Beron2022 stickiness

[mobeets]

Fitting weights to predict the model's action $at \in \{-1, 1 \}$ as a function of $r{t-k}$, $a{t-k}$, and $y{t-k}$, for $k = 1, 2, ..., 5$.

• Model 1: To match what's in the paper, let $y_t = a_t r_t$. So $y_t = 1$ when ($a_t = 1$ and $r_t = 1$), and $y_t = -1$ when ($a_t = -1$ and $r_t = 1$). This is the orange model below.
• Model 2. I instead define $y_t = a_t \oplus r_t$, where $\oplus$ is such that $y_t = 1$ when ($a_t = 1$ and $r_t = 1$) OR ($a_t = 0$ and $r_t = 0$), and $y_t = 0$ when ($a_t = 0$ and $r_t = 1$) OR ($a_t = 1$ and $r_t = 0$). This is the blue model below.

Model 2 to me is more like the belief model. (Model 1 doesn't capture the trials where you learn about the unchosen arm.)

The interesting thing is that the action-history weights change sign when you use Model 2 vs. Model 1.

(Note: the above behavior came from using ε=0.1. But changing epsilon basically just changes the noise floor—it doesn't change the weight structure.)

[mobeets]

I realize now the logic for Model 1: Their $y_t$ covariate is only nonzero for rewarded actions—i.e., when the correct action was taken. I remember them saying something in the paper about "choice perseverance when the reward contingencies change," which is how you would interpret positive choice weights in Model 1.

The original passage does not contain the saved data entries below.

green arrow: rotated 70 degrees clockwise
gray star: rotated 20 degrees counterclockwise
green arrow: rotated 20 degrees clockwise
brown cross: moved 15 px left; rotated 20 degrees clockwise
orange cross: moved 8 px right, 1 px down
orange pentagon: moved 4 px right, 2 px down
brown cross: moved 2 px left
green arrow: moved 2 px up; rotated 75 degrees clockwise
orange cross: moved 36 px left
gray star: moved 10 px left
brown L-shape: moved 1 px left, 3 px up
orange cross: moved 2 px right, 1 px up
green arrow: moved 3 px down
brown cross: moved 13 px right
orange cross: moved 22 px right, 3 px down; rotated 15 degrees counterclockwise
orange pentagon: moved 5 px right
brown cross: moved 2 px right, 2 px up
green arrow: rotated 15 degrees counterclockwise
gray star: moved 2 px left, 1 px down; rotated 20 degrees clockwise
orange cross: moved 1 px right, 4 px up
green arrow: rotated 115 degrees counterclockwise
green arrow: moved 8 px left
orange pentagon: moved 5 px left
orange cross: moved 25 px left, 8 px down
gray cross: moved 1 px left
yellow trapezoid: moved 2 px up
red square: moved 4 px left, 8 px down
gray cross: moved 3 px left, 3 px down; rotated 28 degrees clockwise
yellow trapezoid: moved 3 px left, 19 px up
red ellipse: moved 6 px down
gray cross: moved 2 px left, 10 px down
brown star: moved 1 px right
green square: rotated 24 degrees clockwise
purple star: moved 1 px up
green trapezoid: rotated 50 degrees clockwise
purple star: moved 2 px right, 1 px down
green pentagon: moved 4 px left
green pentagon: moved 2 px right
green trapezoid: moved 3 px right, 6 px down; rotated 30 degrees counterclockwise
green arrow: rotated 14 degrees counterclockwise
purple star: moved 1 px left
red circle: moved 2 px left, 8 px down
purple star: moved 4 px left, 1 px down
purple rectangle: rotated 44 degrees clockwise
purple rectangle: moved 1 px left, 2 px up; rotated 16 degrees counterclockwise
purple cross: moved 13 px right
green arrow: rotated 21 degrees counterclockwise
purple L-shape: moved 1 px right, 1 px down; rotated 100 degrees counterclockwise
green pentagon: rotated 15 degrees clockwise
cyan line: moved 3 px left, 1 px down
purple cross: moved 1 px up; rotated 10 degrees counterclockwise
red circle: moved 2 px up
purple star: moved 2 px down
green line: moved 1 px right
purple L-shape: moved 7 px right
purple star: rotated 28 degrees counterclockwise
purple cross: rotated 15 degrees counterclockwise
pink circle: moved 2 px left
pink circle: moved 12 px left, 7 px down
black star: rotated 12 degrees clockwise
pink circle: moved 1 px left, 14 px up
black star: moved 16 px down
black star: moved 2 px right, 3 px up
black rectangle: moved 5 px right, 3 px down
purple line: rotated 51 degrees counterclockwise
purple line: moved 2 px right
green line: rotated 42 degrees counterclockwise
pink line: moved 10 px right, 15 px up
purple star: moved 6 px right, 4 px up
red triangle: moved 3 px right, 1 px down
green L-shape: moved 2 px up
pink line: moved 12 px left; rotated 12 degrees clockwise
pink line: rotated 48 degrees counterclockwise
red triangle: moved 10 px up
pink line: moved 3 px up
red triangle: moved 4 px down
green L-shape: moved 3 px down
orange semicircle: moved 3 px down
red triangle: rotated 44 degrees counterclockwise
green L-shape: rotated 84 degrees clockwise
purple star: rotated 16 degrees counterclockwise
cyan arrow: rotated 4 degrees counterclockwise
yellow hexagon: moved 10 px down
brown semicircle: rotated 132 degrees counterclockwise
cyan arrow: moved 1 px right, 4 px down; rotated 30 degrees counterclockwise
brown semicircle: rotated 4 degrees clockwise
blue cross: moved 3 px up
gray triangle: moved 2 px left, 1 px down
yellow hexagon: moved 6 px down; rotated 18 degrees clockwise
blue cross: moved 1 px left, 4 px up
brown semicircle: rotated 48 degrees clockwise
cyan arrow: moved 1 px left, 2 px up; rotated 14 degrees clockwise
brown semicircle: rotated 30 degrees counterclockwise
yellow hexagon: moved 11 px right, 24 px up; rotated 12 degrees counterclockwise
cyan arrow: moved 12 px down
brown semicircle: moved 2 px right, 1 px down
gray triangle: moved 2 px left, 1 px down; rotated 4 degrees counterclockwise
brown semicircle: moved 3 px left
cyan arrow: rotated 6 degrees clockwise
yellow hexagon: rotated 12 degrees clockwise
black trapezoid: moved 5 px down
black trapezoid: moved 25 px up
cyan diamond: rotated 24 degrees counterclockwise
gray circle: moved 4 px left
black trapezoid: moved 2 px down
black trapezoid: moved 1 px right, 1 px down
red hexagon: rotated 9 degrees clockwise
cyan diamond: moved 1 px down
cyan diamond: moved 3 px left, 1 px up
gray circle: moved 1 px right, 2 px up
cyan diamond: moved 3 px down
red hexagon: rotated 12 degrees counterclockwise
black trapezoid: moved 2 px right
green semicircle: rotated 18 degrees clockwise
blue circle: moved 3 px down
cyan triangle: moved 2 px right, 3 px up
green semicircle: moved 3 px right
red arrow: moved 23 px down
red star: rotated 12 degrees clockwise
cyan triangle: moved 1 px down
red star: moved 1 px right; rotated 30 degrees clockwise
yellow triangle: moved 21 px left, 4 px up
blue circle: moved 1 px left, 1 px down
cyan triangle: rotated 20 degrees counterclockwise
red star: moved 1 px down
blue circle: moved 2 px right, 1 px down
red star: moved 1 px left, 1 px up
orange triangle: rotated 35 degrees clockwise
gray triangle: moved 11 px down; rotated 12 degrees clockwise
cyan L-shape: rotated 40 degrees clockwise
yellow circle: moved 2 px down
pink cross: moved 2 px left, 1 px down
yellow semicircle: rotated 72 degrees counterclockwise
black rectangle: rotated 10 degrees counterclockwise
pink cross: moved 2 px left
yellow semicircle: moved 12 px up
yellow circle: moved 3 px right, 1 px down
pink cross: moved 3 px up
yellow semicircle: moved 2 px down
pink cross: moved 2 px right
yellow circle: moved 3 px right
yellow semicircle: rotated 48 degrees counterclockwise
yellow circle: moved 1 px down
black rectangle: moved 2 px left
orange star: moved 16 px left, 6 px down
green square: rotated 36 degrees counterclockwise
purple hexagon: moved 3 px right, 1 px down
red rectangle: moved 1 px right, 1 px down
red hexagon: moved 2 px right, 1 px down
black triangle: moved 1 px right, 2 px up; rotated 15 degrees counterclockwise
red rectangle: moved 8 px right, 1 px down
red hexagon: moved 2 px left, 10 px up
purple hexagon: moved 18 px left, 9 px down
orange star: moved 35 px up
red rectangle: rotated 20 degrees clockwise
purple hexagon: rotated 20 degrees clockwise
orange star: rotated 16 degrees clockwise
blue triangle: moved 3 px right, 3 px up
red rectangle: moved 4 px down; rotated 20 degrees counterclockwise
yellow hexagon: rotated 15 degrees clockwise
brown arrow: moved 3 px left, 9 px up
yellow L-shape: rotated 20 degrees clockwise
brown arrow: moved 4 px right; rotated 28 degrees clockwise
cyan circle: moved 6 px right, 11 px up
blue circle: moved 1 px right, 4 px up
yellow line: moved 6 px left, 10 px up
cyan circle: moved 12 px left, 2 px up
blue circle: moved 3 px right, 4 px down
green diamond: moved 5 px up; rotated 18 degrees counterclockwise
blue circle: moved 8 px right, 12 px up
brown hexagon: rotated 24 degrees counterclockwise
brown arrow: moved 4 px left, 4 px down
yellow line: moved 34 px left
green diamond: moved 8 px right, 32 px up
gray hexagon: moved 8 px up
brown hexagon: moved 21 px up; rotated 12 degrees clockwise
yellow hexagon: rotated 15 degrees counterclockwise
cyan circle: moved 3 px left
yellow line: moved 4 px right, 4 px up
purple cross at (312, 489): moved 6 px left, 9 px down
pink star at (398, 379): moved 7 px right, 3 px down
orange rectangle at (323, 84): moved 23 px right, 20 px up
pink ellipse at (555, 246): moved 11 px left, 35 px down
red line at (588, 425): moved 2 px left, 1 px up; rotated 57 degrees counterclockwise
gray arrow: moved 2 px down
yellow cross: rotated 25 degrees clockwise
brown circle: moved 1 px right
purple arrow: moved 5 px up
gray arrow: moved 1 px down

The question is, what if you defined $y_t$ as in Model 2? Would you still see choice perseverance? I'd need to check the actual mouse data to answer this. But at least in the RNN, it's clear that Model 1 vs. Model 2 can influence the choice weights.

[mobeets]

I will post the plots later, but in the mouse data as well, the choice weights get higher if you use my definition of yt.

For the paper's definition, negative choice weights are the only way for the model to encode switches following an unrewarded choice. So there's a pressure for that first weight to be negative. So that's why the choice weights are more negative (ie lower) with their definition of yt than with mine.

From this perspective it seems like both the mice and rnn show perseveration. Though perhaps the mice show it more so than the rnn since you can see positive choice weights even with their definition.

[mobeets]

Mouse

[mobeets]

Mouse vs. RNN

Note: The new covariates, "A*(R-1)", encode whether a reward omission predicts a switch. This lets the choice history capture the perseveration bias and not also an omission-driven switch.

Both the mouse and the RNN appear to have a perseveration bias, but also a weaker omission-driven-switch.

[mobeets]

So after looking for this across multiple RNNs, most of them do show some "stickiness," but it's relatively small, and spread across all history weights.

An RNN fully trained on p=1, by contrast, shows zero stickiness. My suspicion is that the reward encoding matters. For example, if we indicated "r=0" with its own input, we might see different RNN solutions. Because theoretically, r=0 and r=1 are both equal amounts of information. But practically, the absence of an input might be harder for the RNN to interpret symmetrically. For example, to treat (A=1,R=0) the same as (A=0,R=1), as the belief model does.

So it might be interesting to train RNNs where R=0 is indicated by its own input, and compare those representations/choice decoding models. Maybe they are less sticky, and also have more symmetric responses.